There are dozens of professions in Colorado that require a license.

“We see it from doctors expiring to plumbers expiring to electricians, so it's across all of those different professions," said Ofelia Duran with DORA.

A tipster said there were unlicensed workers at Central Nails in Littleton.

"I’m here to see Ruby today," a producer said.

The cosmetologist gave her a pedicure even though she has not been licensed since 2010.

After trying to talk to Ruby, she and four other workers walked out the back.

This isn’t the first time the FOX31 Problem Solvers have seen this issue.

In 2012, dentists whose licenses were suspended or revoked were uncovered, but they were still seeing patients.

And in 2015, dozens of hair, nail and waxing salons across Colorado had fallen off the state’s radar. They were operating without a license or shop registration, which means no salon inspections.
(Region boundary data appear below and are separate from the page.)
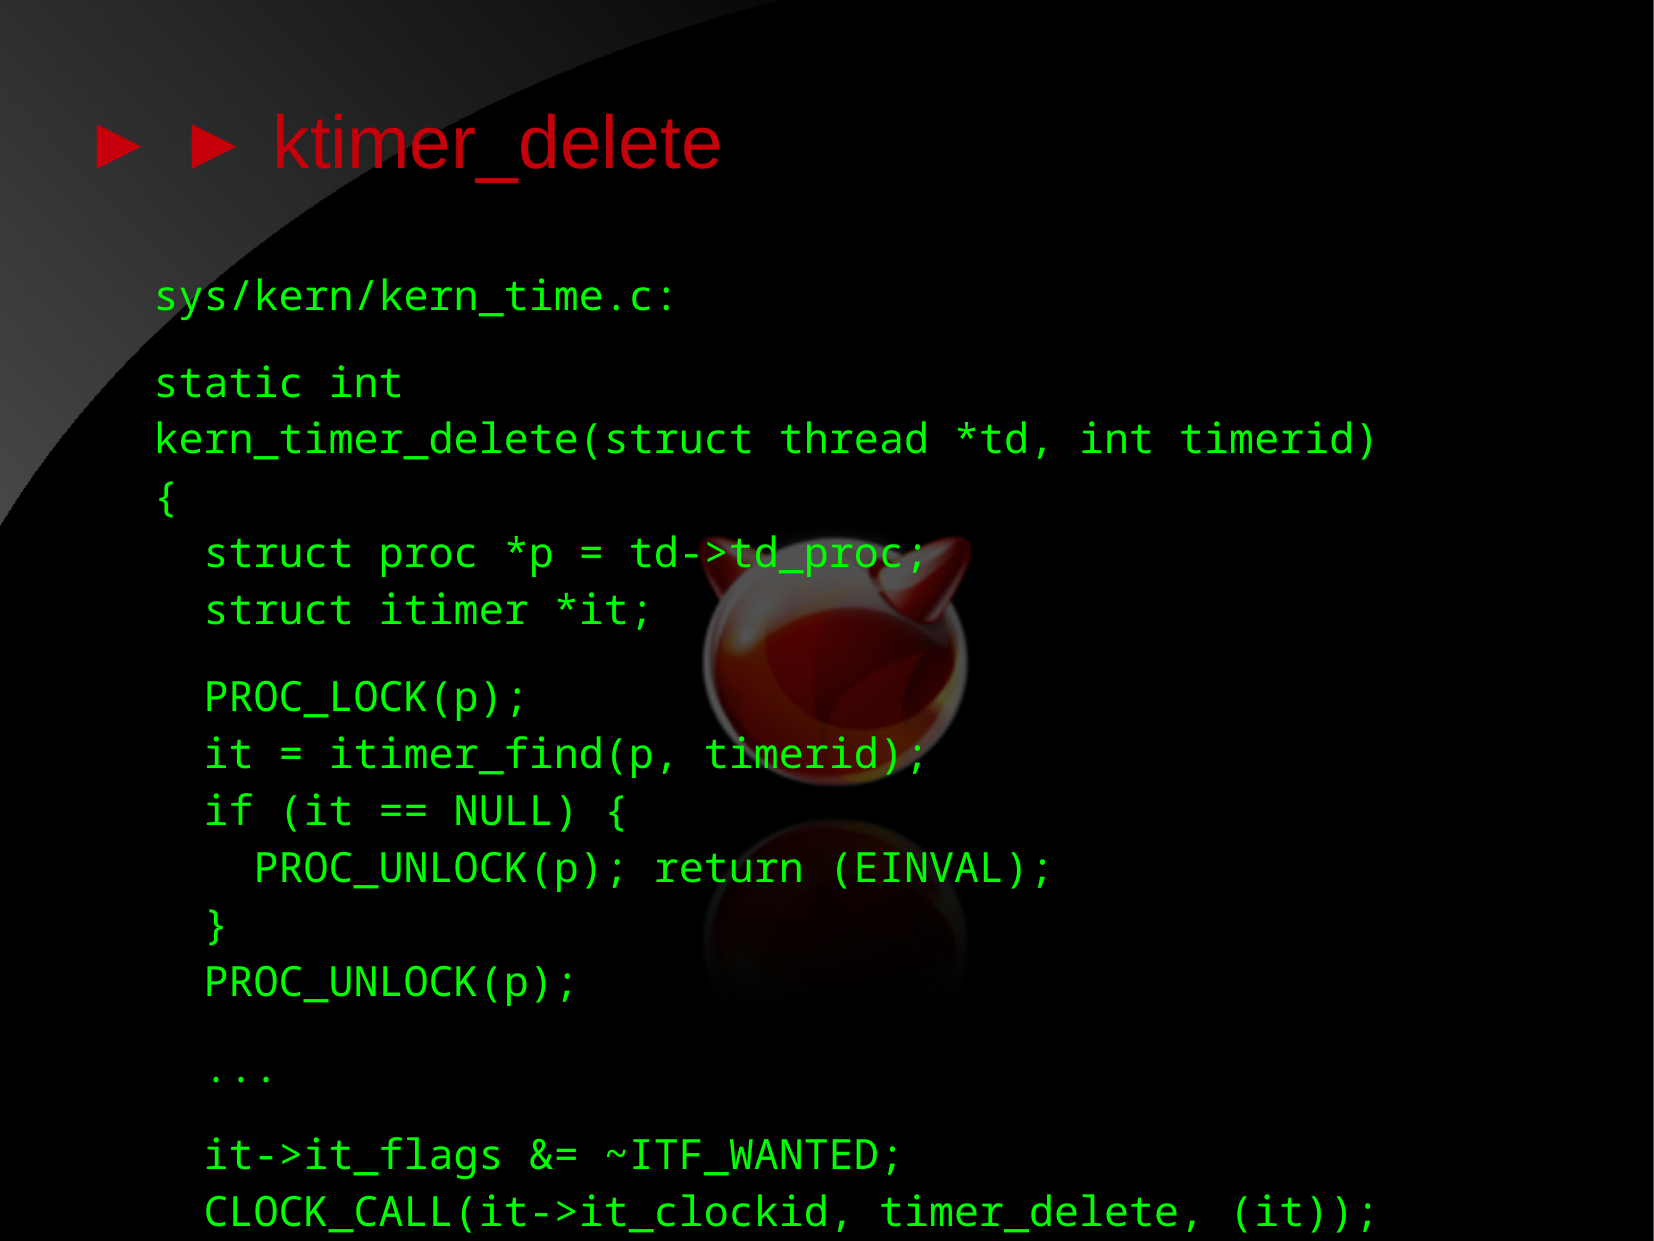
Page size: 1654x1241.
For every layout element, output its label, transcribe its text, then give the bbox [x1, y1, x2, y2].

list sys/kern/kern_time.c: static int kern_timer_delete(struct thread *td, int timerid) { struct proc *p = td->td_proc; struct itimer *it; PROC_LOCK(p); it = itimer_find(p, timerid); if (it == NULL) { PROC_UNLOCK(p); return (EINVAL); } PROC_UNLOCK(p); ... it->it_flags &= ~ITF_WANTED; CLOCK_CALL(it->it_clockid, timer_delete, (it)); ... return (0); } [82, 265, 1571, 1195]
picture [0, 0, 1654, 1241]
title ► ► ktimer_delete [82, 56, 1571, 229]
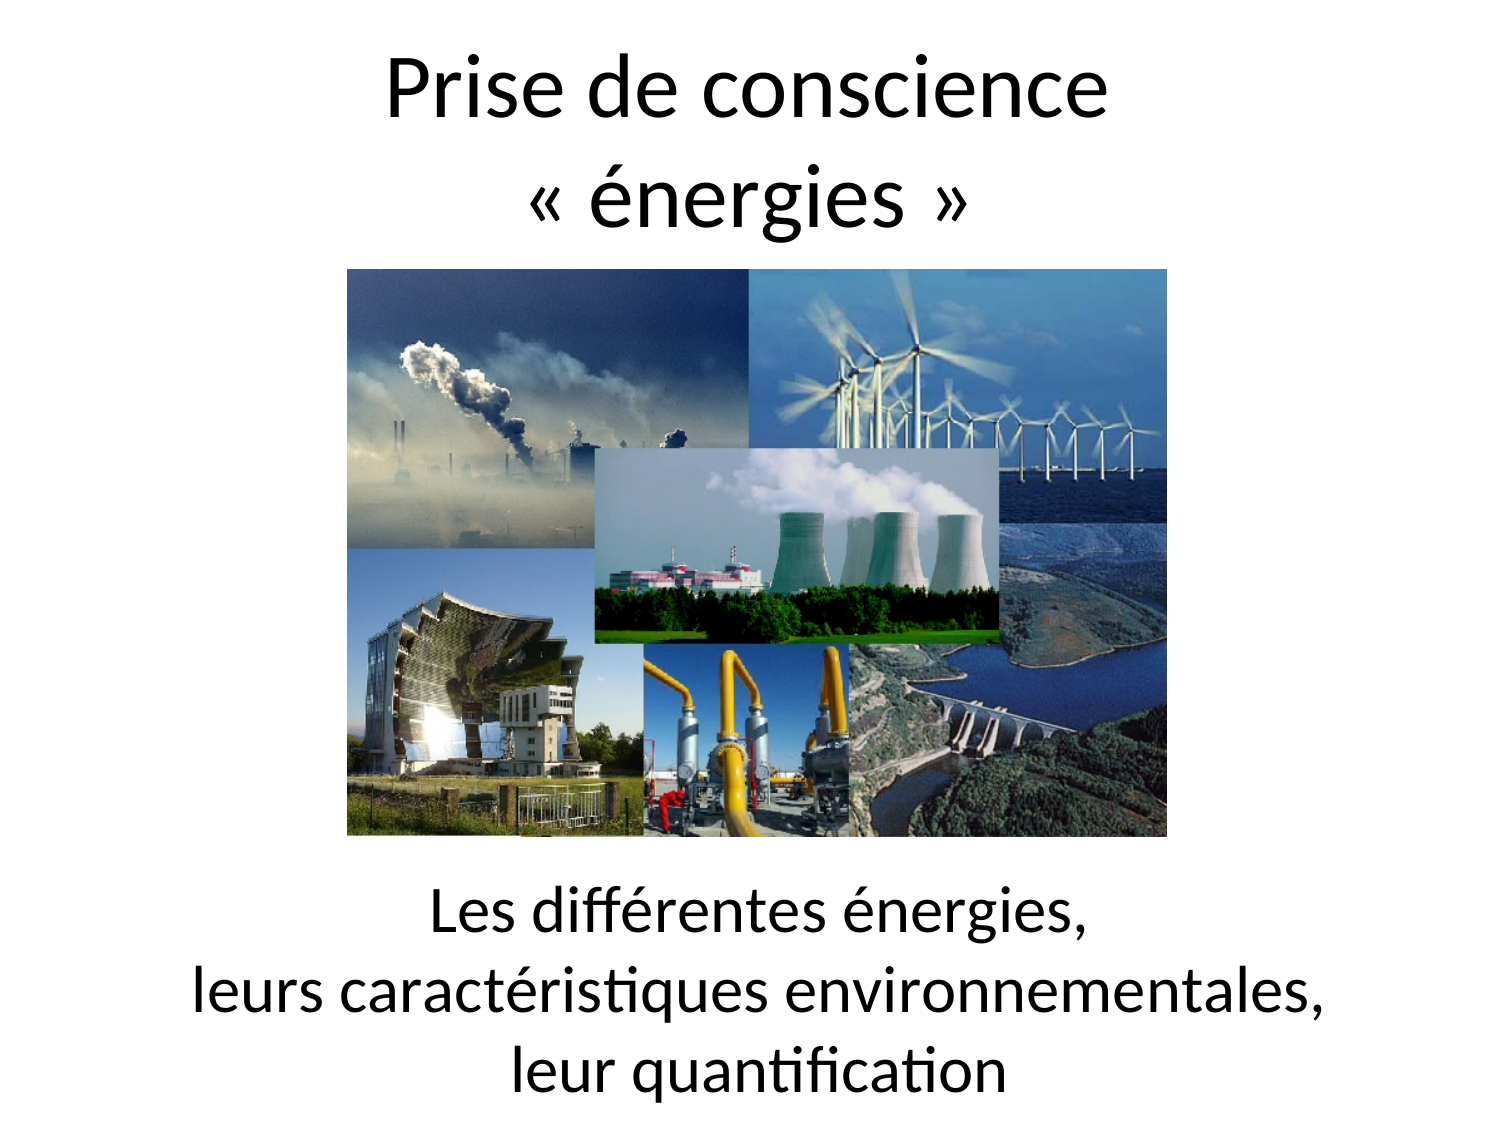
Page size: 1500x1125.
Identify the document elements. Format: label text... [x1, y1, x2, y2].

Insurance and health companies will not cover professionals with gaps in their licenses. Patients potentially harmed by an unlicensed worker have no recourse.

Workers practicing without a license are subject to disciplinary action, including fines and probationary periods.

Last year, DORA issued discipline in more than 100 cases involving professionals with expired licenses.

"I think we need to collect the data on what does that look like and possibly get stake holders involved from these regulated professions to find solutions," Duran said.

Central Nails has a current shop registration. The manager said she could prove everyone working was licensed.

After showing the manager a license that said March 31, 2010 was the last time a worker had a license that wasn't expired, no one produced a license.

DORA issued a cease and desist until Ruby gets a license.

License periods run between one and three years, and many licenses require continued education.